Most falling prey to spyware

Only 3 percent of the online population are able to avoid unsolicited downloads while surfing, according to results of a spyware quiz.

Web surfers are too complacent when it comes to protecting themselves against adware, spyware and other unsolicited downloads, according to a recent survey.

Out of over 14,000 online users who participated in the Spyware Quiz, on McAfee's SiteAdvisor Web site, only 3 percent were able to steer clear of undesirable downloads.

The pit holes are the failure to read the fine print and to be overly trusting of sites that contain advertising from trusted sources or well-known brands, McAfee said in a statement on Friday.

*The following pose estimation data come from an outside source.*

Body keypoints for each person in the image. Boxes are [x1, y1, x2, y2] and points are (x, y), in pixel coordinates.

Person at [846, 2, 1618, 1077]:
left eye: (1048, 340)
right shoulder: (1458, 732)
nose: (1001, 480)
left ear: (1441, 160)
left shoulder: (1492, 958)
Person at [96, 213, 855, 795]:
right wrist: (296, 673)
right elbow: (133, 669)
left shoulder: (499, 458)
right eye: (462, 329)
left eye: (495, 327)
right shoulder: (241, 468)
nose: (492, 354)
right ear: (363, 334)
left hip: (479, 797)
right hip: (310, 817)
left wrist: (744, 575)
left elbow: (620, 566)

Web surfers are also prone to classifying Web sites that have an uncluttered look as safe.

"We know it's not easy to judge a site's safety just by looking at it, but that's the point: Bad sites are often very good at providing an aura of safety," said Chris Dixon, who heads McAfee's SiteAdvisor development. "No matter how knowledgeable or perceptive you are, you can't rely on your instincts alone."

The quiz comes in two parts--users first have to identify a safe site each from different pairs of Web sites, and then pick those that did not contain any adware and spyware from a series of file sharing Web sites.

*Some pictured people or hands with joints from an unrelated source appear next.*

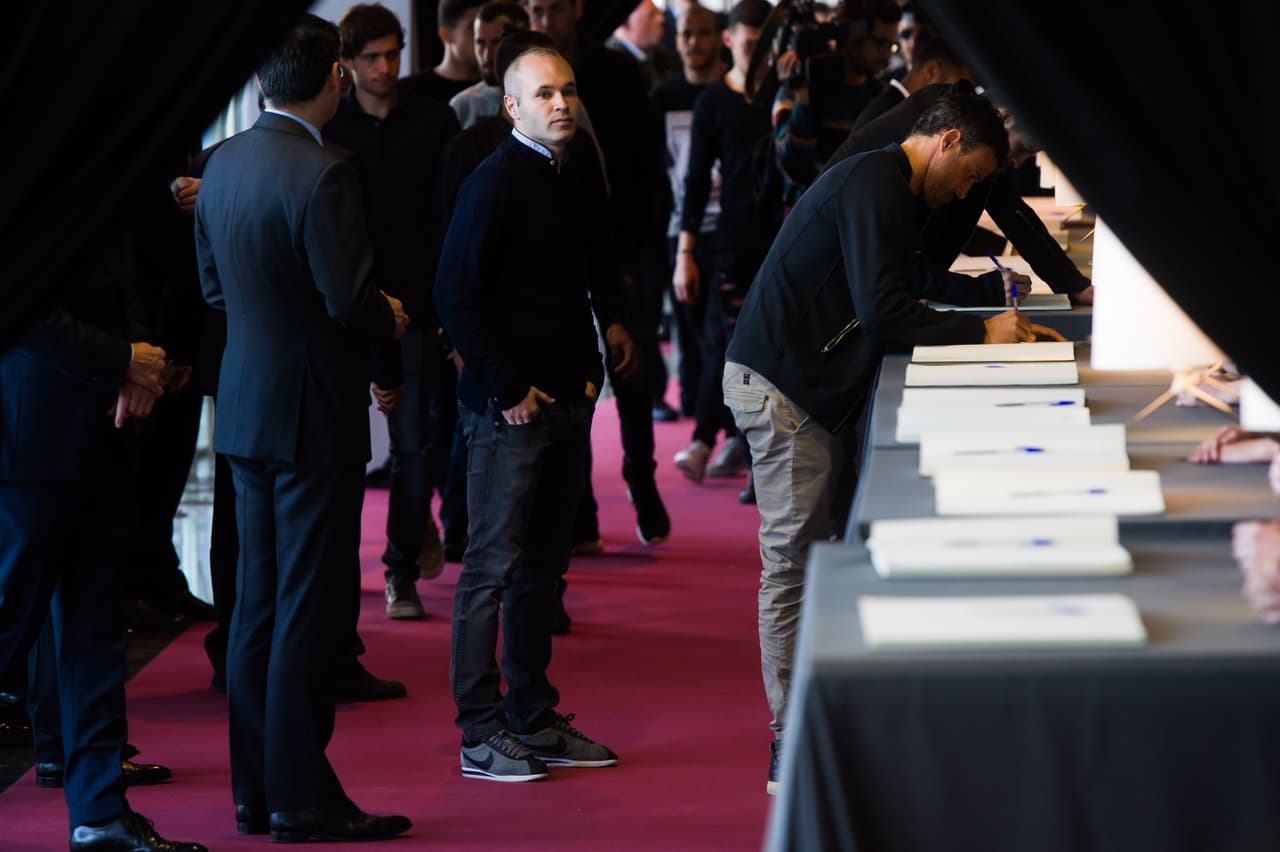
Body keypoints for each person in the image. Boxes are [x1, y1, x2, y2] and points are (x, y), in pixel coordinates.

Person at [723, 89, 1065, 795]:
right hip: (781, 384)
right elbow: (884, 315)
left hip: (809, 383)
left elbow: (910, 285)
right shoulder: (877, 181)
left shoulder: (897, 188)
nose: (968, 191)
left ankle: (816, 719)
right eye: (969, 174)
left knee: (818, 553)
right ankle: (789, 740)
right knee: (792, 563)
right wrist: (983, 331)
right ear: (944, 142)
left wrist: (1003, 313)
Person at [194, 15, 411, 841]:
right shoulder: (325, 174)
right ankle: (299, 795)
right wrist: (387, 319)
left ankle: (256, 791)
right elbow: (351, 303)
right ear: (335, 78)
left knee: (253, 605)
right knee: (305, 609)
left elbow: (215, 295)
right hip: (313, 413)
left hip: (244, 407)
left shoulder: (220, 166)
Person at [435, 46, 631, 782]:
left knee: (543, 568)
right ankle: (479, 732)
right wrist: (508, 388)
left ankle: (530, 714)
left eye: (569, 91)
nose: (561, 104)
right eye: (543, 93)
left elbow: (585, 268)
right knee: (489, 568)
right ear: (510, 106)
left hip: (566, 399)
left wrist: (592, 365)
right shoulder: (494, 181)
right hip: (505, 410)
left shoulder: (572, 168)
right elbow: (455, 295)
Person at [0, 253, 204, 849]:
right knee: (10, 623)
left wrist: (139, 365)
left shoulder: (95, 195)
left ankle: (100, 816)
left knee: (95, 636)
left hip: (103, 433)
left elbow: (125, 291)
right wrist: (122, 361)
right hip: (30, 440)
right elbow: (22, 310)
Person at [327, 2, 462, 621]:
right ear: (347, 65)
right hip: (339, 305)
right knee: (337, 445)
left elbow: (449, 222)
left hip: (410, 306)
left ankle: (399, 570)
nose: (385, 67)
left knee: (412, 444)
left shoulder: (435, 122)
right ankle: (332, 571)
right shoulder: (331, 129)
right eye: (372, 58)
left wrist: (440, 311)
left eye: (392, 54)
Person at [828, 81, 1095, 303]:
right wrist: (984, 292)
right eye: (1023, 147)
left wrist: (1072, 284)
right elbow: (901, 267)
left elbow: (1013, 213)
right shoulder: (937, 123)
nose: (1018, 162)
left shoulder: (972, 128)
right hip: (836, 284)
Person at [671, 0, 779, 487]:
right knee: (720, 341)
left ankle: (753, 445)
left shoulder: (784, 94)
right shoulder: (713, 100)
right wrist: (685, 253)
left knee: (773, 346)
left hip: (783, 236)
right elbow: (695, 179)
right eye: (750, 44)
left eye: (765, 46)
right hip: (729, 237)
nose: (757, 54)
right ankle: (705, 436)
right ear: (731, 40)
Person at [651, 3, 726, 418]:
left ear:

The examples were taken from more than 3 million Web sites that have been rated by SiteAdvisor, which was acquired by McAfee earlier this month. They fall into categories of Web sites associated with adware and spyware distribution--file sharing sites; sites offering free games; lyrics sites; sites offering screensavers; and sites offering "smiley" icons.

The responses to the quiz, Dixon added, also showed that Web surfers fail to recognize that "there are safe sites" in the listed categories.